There are 11 rules for perfect tea making, rules from which nobody should dare depart, said George Orwell in the Evening Standard on 12 January 1946.
Orwell said that tea – one of the “mainstays of civilization” should never be sweetened, stating that anyone reaching for the sugar bowl is not “a true tealover” and “Tea is meant to be bitter, just as beer is meant to be bitter,”
Here are Orwell’s guidelines
1. Use tea from India or Ceylon (Sri Lanka), not China
2. Use a teapot, preferably ceramic
3. Warm the pot over direct heat
4. Tea should be strong – six spoons of leaves per 1 litre
5. Let the leaves move around the pot – no bags or strainers
6. Take the pot to the boiling kettle
7. Stir or shake the pot
8. Drink out of a tall, mug-shaped tea cup
9. Don’t add creamy milk
10. Add milk to the tea, not vice versa
11. No sugar!
However scientist Dr Andrew Stapley, a chemical engineer at Loughborough University, challenged Orwells methods arguing that the novelist was wrong on a number of points.
According to Stapley, Orwell’s six-spoons of tea per pot – hugely extravagant when the author set down this rule at the time of post-war rationing – is still far too strong today. The Royal Society of Chemistry (RSC) endorses no more than a single spoon of leaves.
As for adding milk to the tea after it is poured, the RSC issues a firm scientific warning against the practice. It seems that dribbling a stream of milk into hot water makes “denaturation of milk proteins” more likely.
“At high temperatures, milk proteins – which are normally all curled up foetus-like – begin to unfold and link together in clumps. This is what happens in UHT [ultra heat-treated] milk, and is why it doesn’t taste as good a fresh milk,” says Dr Stapley.
So, according to science, it is better to have the chilled milk at the bottom of the mug, awaiting the stream of hot tea. This allows the milk to cool the tea, rather than the tea raise the temperature of the milk, spoiling it in the process.

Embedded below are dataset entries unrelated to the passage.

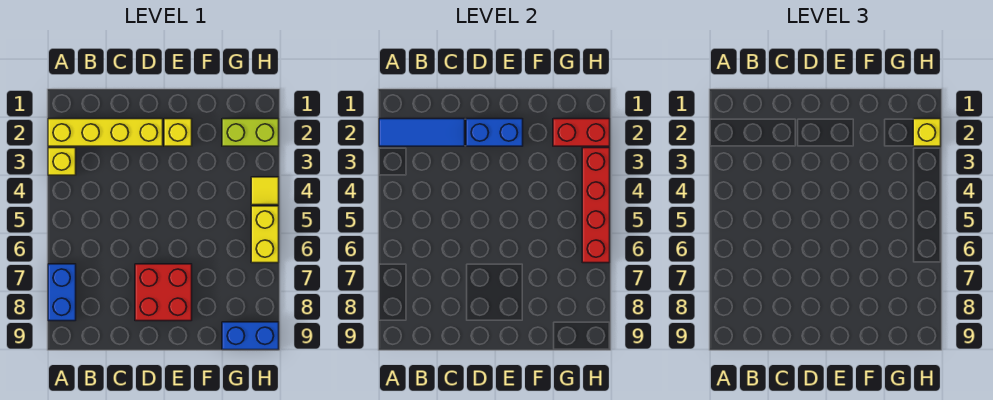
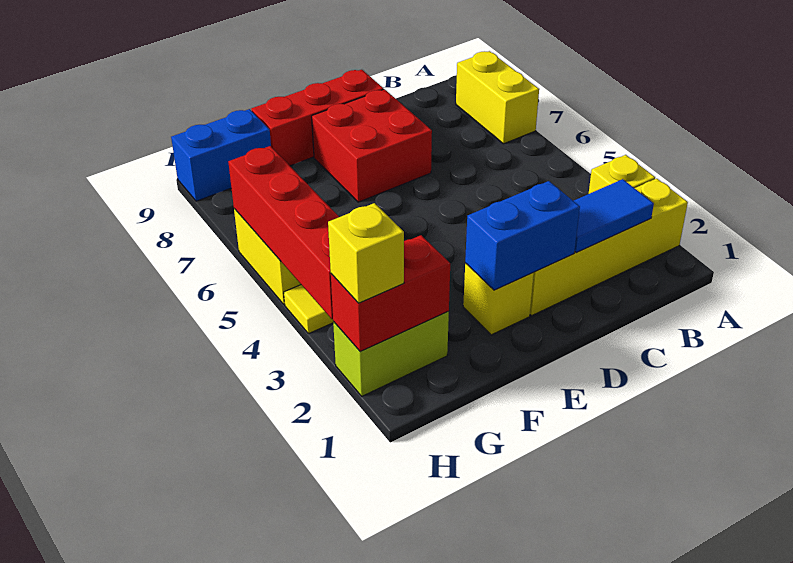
blue tile A2:C2 level 2 -> blue tile B2:C2 level 2
blue brick A7:A8 level 1 -> yellow brick A7:A8 level 1
none -> red brick D9:F9 level 1

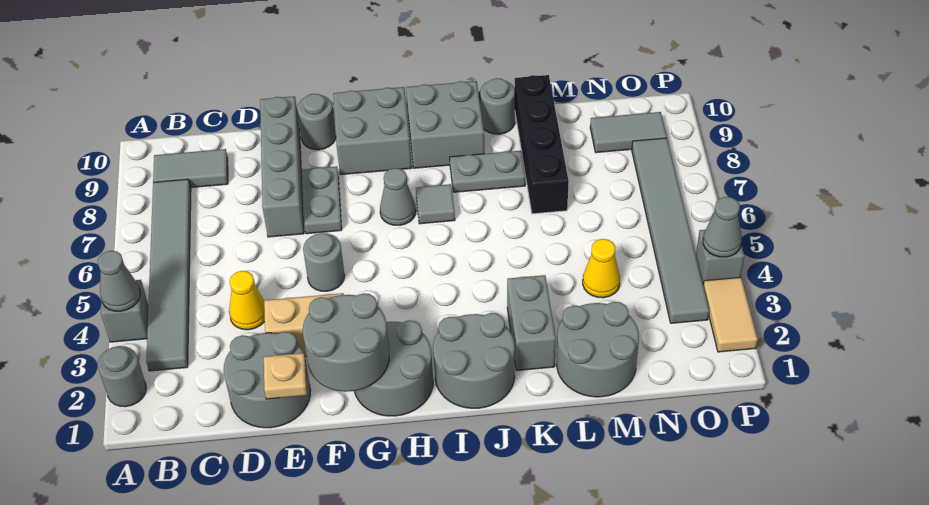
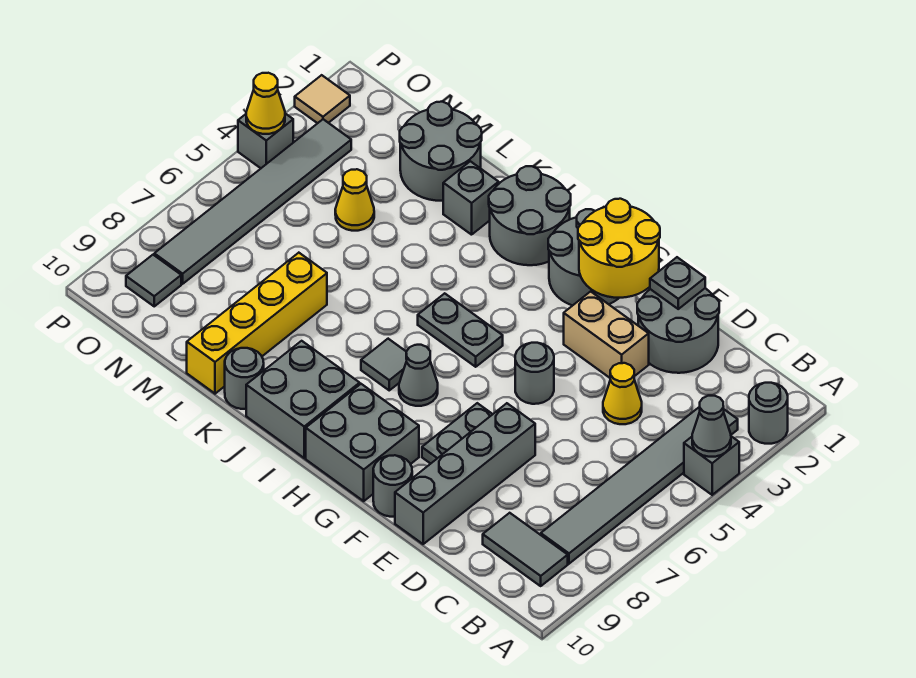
tan plate E1 level 2 -> grey plate E1 level 2
grey round brick F1:G2 level 2 -> yellow round brick F1:G2 level 2
grey plate J8:K8 level 1 -> grey plate H5:I5 level 1
grey brick K2:K3 level 1 -> grey brick K2 level 1
black brick L7:L10 level 1 -> yellow brick L7:L10 level 1
grey tile N9:O9 level 1 -> grey tile O9 level 1
tan tile P2:P3 level 1 -> tan tile P2 level 1
grey cone P4 level 2 -> yellow cone P4 level 2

Also, in contrast to Orwell’s rules, science seems to bear no grudge against those who take sugar with their tea – provided it’s white sugar. The addition of sugar gets the ok since it “acts to moderate the natural astringency of tea” – which to your average tea drinker terms means ‘makes it less bitter’.
In spite of all this, Orwell would welcome some elements of Dr Stapley’s perfect cuppa, he suggests using Indian Assam tea leaves, about which Orwell said no other nation’s tea made him feel “wiser, braver or more optimistic”.